Times New Viking, No Age, Jay Reatard Keep Lo-Fi Punk Alive

The DIY mentality is thriving as punk bands keep music low-tech.

The back cover of Rip It Off, the bombastic lo-fi record from the still-fresh-faced Columbus, Ohio, band Times New Viking implores fans to "please play loud" when listening. "Volume is a barometer for how much fun you're having," TNV keyboardist and vocalist Beth Murphy said of the mantra. And if that's to be believed, then these days, there's a big ol' party going on throughout the underground punk-rock scene. From coast to coast across the United States, it seems bands are once again embracing the DIY mentality by heading to their basements or bedrooms and recording under what audiophiles may not consider the best of conditions.

"You could buy our sound at Guitar Center," Tyvek frontman Kevin Boyer said, explaining the ease of recording. "Some people are gonna be turned off by the sound on it, but some people are just going to go crazy for the sounds ... that were captured live or captured when things weren't set up properly."

While positive reviews roll in for many of these lo-fi bands, message boards and comments sections are ablaze with discussion about whether or not they go too far with their challenging sound. Jared Phillips, TNV guitarist, has a simple metaphor to respond to any such complaints. "You look at a painting — what kind of feeling do you get?" Phillips asked. " 'Oh, that is really well done. He painted that really, exactly realistically perfect,' and that's about it. I'm not saying that all polished music is like that, but I can see why people are talking about it — because it sounds so much different than what's on the air."

It's a sentiment that's shared by many of the bands that fit under the lo-fi banner, a sense that the tide is shifting away from the overwrought production they feel has dominated the radio waves for the past few years.

"There are lots of bands in the world, and there are lots of them that get lots of hype and they're totally sh--. I think they need to get called out, because they're totally poseurs. No one needs to combine emo and world music — come on, get real," Psychedelic Horsesh-- frontman Matt Whitehurst said.

Rebellion isn't the only reason for the resulting lo-fi sound; the DIY mentality enters the equation as well. When it comes to recording with the budgets the musicians have, most times, they just have to make do. "It's about poverty, but it's about liking poverty. It's about dealing with that and realizing that this is what I got, and I'm gonna use it the best I can," said Kevin DeBroux, who plays bassist for Columbus' Psychedelic Horsesh-- and helms a side project called Pink Reason.
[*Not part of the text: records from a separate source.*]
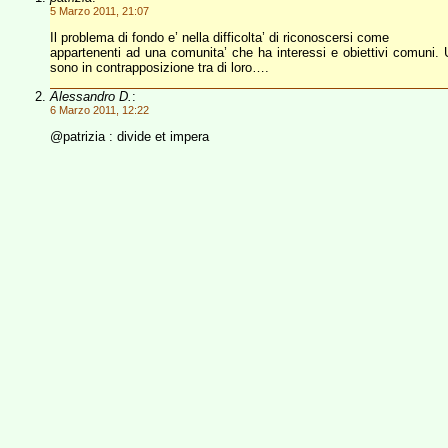
5 Marzo 2011, 21:07
Il problema di fondo e’ nella difficolta’ di riconoscersi come
appartenenti ad una comunita’ che ha interessi e obiettivi comuni. U
sono in contrapposizione tra di loro….
Alessandro D.
:
6 Marzo 2011, 12:22
@patrizia : divide et impera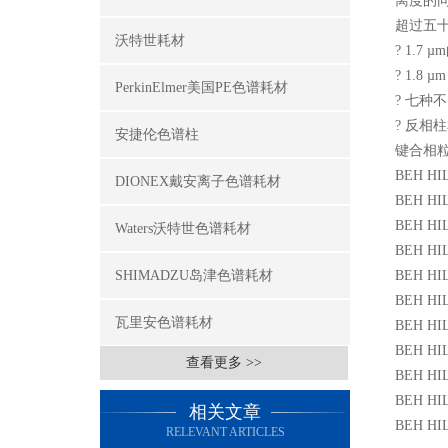
离度的同
超过五
沃特世耗材
? 1.7 
? 1.8 
PerkinElmer美国PE色谱耗材
? 七种
? 反相柱
安捷伦色谱柱
键合相粒
BEH HIL
DIONEX戴安离子色谱耗材
BEH HIL
BEH HIL
Waters沃特世色谱耗材
BEH HIL
SHIMADZU岛津色谱耗材
BEH HIL
BEH HIL
瓦里安色谱耗材
BEH HIL
BEH HIL
查看更多 >>
BEH HIL
BEH HIL
相关文章
BEH HIL
RELEVANT ARTICLES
The speed of the recording process also causes the music to sound the way it does — each song is a "snapshot" of the music at that very moment. Punk veteran and Memphis, Tennessee, native Jay Reatard fully subscribes to this idea. "It's kind of like a Polaroid of your music," Reatard said. "It's right then and there. And it's quick and spontaneous. I think that's how music should be made, because I don't think you can book three months ahead of time for when you're gonna be creative."

While lo-fi recording has gone in and out of style many times before, these days, the Internet is allowing bands that record in their bedrooms and lofts to coalesce into an actual scene.

"It wasn't a scene, but it became a scene when we started playing shows together because there was no one else to play with," DeBroux said. "We all play together now, and we're all friends, and we all like each other's music and have a mutual respect for the songwriting. It's lo-fi, but it's about the songwriting, really," Whitehurst said.

Despite the wall of noise, the importance on pop songwriting isn't lost on any of these lo-fi bands. Dean Spunt and Randy Randall from Los Angeles-based No Age used pop music as a jump-off point for their work. "When we started the band, we discussed music, and one of the things we like ... catchy songs, we like pop music," Spunt said.

"I think that's where you lose people, is if you get away too much from a pop song. You can add anything you want on top of a pop song, but when you get away from that being the base, you sort of lose people's attention," Reatard said.

The lo-fi movement continues to gain fans and momentum with every distorted beat, note and word. Just make sure that you listen to it loud. It's the most fun that way.